The Inter Cap offering allows a client to choose the level at which they want to cap their rate - either at the current bond rate or at an increase of 0.5%, 1.0, 1.5 and 2% over a one-, three- or five-year period.

Fixing interest rates on homeloans depends heavily on taking an educated view on the interest rate environment going forward.

In a research noted dated 30 June 2008, Standard Bank economists said they saw interest rates peaking toward the end of 2008 and then declining in 2009 and 2010. The Reserve Bank's monetary policy committee has raised the repo rate by 50 basis points 10 times since June 2006, pausing only in January 2008. The prime lending rate is now 15.5%

When looking at fixing the rate on your bond, it's important to weigh up the longer-term return.

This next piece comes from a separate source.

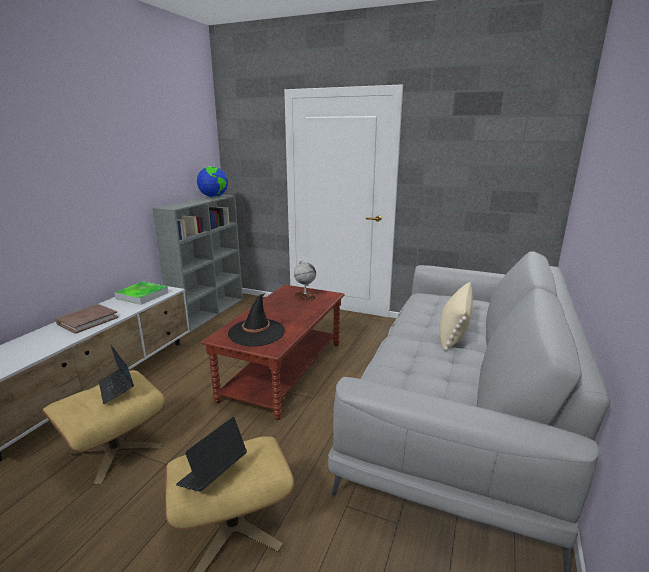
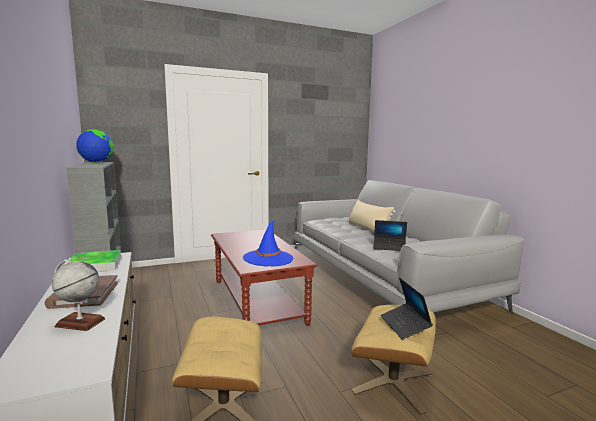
camera: 45 degrees left, 10 degrees down
(117, 388) = (222, 329): laptop -> laptop (389, 247)
(256, 332) = (268, 258): black hat -> blue hat
(305, 296) = (247, 235): globe -> globe (80, 322)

To assess whether they make sense for you, you need to review your own financial position and make a judgement call on two issues:

1. Affording the monthly cap charge

If you are able to afford the R213 per month to cap your interest rate for the next two years, would you be better served by simply increasing your monthly installment?

Over the full term of the loan, you would ultimately come out ahead by upping your monthly payments, as you would have repaid a greater amount of the capital on the loan.

2. Interest on insurance

Remember that the insurance installment will be added to the capital value of the loan and this will also be subject to interest repayment.

"We offer home owners the option of financing the cap premium through their home loan, thereby eliminating the cash flow impact of buying the protection," says Integer CEO Simon Stockley.

"Clearly, like any re-advance on a home loan, interest would then be charged on the advanced amount, so the faster a home owner pays back the loan, the lower the interest payable on the re-advance."

Fixing your interest rate or taking out a "cap" against further interest rate increases will depend on your personal circumstances, but its main value to consumers will be peace of mind during times of severe interest rate moves, and ensuring the bondholder doesn't run into a cash-flow squeeze.

However, as with all loan agreements, you will be best served by paying the most capital and the least possible interest over the shortest period of time.